■ **Task goal**: From the records, return each line that has the word "https" in it.

■ **Extracted entries**:
☆ ☆ ☆ ☆ ☆ ☆ ☆

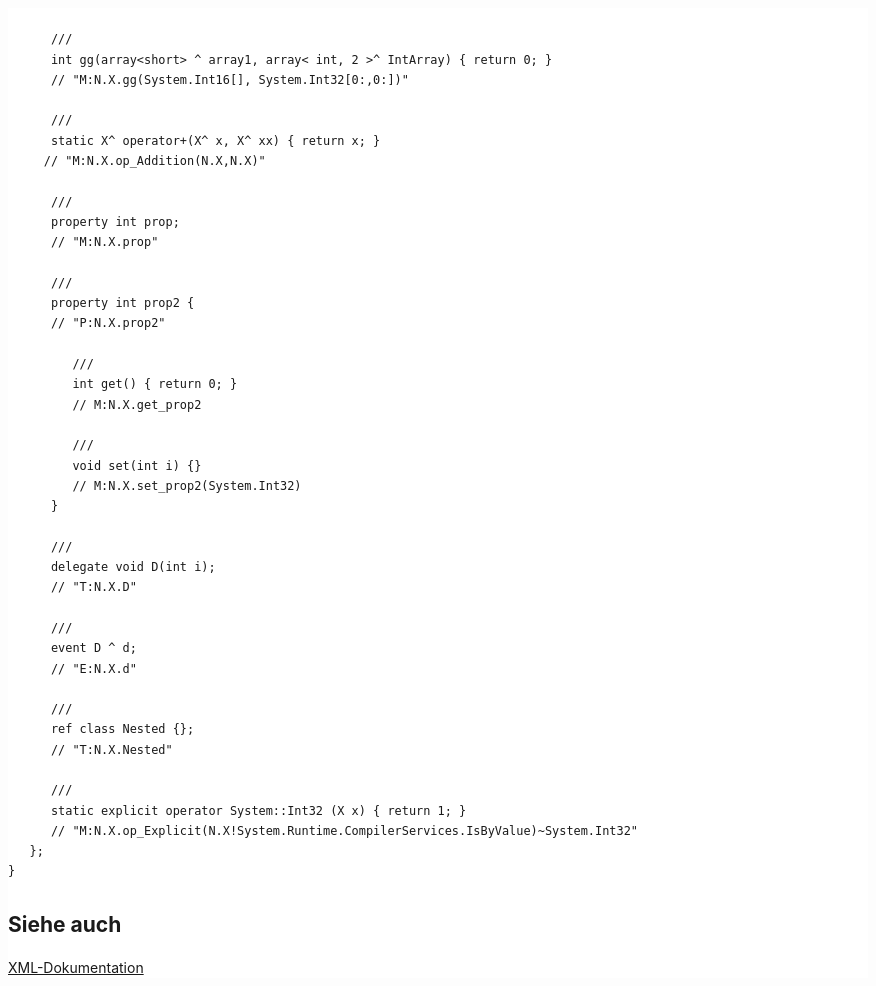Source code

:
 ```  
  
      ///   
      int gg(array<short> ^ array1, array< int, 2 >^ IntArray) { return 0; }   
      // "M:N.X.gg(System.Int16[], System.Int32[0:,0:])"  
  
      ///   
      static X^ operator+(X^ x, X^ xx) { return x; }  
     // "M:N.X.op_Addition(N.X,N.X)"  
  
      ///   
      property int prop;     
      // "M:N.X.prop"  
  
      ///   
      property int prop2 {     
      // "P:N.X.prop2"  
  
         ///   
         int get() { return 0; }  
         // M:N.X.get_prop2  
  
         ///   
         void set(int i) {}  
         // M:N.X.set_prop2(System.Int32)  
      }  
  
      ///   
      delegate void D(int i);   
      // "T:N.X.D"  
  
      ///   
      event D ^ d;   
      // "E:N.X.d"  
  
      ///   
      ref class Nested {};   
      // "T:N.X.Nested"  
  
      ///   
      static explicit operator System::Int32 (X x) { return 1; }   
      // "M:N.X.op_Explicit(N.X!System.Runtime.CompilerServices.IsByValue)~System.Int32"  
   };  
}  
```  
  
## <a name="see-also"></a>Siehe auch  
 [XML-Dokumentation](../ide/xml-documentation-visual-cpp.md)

☆ ☆ ☆ ☆ ☆ ☆ ☆

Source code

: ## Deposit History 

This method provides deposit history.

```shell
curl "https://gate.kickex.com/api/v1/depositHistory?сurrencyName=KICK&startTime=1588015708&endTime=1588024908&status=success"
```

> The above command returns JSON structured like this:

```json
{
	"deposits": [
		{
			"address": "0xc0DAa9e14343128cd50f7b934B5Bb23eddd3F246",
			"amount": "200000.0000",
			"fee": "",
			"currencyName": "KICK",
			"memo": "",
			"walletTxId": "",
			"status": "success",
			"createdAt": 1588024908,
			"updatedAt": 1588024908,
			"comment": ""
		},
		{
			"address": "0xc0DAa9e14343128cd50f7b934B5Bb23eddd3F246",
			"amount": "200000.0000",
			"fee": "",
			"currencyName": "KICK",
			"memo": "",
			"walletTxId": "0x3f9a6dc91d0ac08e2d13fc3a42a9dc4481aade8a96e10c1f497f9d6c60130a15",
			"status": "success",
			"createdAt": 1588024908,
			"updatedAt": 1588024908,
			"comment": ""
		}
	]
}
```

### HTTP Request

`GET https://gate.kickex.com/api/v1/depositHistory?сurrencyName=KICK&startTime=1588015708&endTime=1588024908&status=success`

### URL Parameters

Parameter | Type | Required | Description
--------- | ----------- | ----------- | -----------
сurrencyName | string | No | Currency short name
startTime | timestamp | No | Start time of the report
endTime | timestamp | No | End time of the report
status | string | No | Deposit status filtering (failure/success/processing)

☆ ☆ ☆ ☆ ☆ ☆ ☆

■ **Result of this exercise**:
curl "https://gate.kickex.com/api/v1/depositHistory?сurrencyName=KICK&startTime=1588015708&endTime=1588024908&status=success"
`GET https://gate.kickex.com/api/v1/depositHistory?сurrencyName=KICK&startTime=1588015708&endTime=1588024908&status=success`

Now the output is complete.